Für den Zeitraum vom 7. Dezember 2016 (Antragseingang) bis einschließlich 28. Dezember 2016 (Tag vor Inkrafttreten des AuslPersGrSiuSHRegG) fehlt es jedenfalls an einem Anordnungsgrund. Anhaltspunkte dafür, dass gerade die Verpflich-tung des Antragsgegners zur Gewährung von Leistungen der Hilfe zum Lebensunterhalt für einen derart kurzen und in der Vergangenheit liegenden Zeitraum zur Abwendung wesentlicher Nachteilen nötig bzw. überhaupt nur geeignet wäre, sind nicht ersichtlich.

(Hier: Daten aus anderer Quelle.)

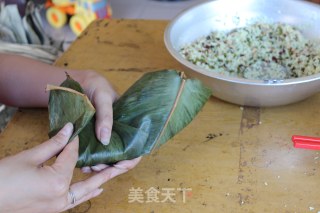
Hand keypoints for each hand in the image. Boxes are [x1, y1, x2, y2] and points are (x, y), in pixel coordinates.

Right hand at [0, 123, 140, 212]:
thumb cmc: (3, 179)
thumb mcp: (28, 158)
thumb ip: (53, 144)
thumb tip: (69, 129)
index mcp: (57, 182)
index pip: (72, 156)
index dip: (74, 143)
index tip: (78, 132)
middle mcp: (61, 197)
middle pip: (92, 180)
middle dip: (110, 170)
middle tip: (127, 162)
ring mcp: (57, 206)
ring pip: (85, 192)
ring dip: (100, 181)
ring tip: (115, 171)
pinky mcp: (52, 209)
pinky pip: (75, 201)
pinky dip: (87, 194)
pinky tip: (97, 189)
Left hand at [79, 71, 135, 172]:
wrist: (77, 81)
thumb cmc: (96, 86)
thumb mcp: (103, 97)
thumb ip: (106, 116)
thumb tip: (106, 140)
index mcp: (127, 124)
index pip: (135, 147)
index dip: (129, 160)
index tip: (117, 166)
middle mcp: (118, 133)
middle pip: (120, 157)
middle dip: (109, 166)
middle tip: (95, 167)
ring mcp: (104, 136)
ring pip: (106, 158)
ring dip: (98, 166)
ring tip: (86, 167)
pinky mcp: (91, 137)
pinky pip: (92, 153)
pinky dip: (88, 161)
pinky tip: (80, 163)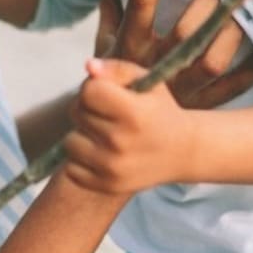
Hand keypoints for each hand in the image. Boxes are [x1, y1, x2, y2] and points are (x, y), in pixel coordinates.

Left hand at [63, 57, 194, 192]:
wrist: (182, 151)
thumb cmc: (160, 110)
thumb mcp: (148, 82)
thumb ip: (116, 69)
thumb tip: (88, 66)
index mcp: (134, 114)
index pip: (89, 91)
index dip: (94, 86)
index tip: (107, 92)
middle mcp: (121, 143)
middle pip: (77, 112)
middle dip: (88, 108)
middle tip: (110, 113)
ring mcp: (112, 168)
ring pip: (70, 141)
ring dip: (83, 134)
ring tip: (104, 133)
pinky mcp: (105, 185)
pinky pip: (72, 167)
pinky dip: (83, 159)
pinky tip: (102, 152)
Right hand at [94, 0, 252, 109]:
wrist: (116, 136)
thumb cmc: (114, 83)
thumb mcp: (104, 48)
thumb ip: (111, 13)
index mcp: (129, 47)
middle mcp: (155, 68)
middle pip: (186, 28)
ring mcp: (181, 91)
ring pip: (213, 57)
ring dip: (231, 28)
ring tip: (242, 3)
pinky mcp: (202, 107)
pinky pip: (233, 87)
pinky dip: (252, 68)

Die Kostenentscheidung folgt aus einer entsprechenden Anwendung des § 193 SGG.

Der Antragstellerin war für das Beschwerdeverfahren Prozesskostenhilfe zu gewähren, weil sie nach ihren persönlichen und wirtschaftlichen Verhältnissen die Kosten der Prozessführung nicht aufbringen kann und die Rechtsverfolgung im Hinblick darauf, dass es sich um schwierige, höchstrichterlich nicht geklärte Rechtsfragen nach einer aktuellen Gesetzesänderung gehandelt hat, hinreichende Aussicht auf Erfolg bot und nicht mutwillig erschien (§ 73a Abs. 1 Satz 1 SGG i. V. m. § 114 Abs. 1 ZPO).

Dieser Beschluss kann nicht mit der Beschwerde zum Bundessozialgericht angefochten werden (§ 177 SGG).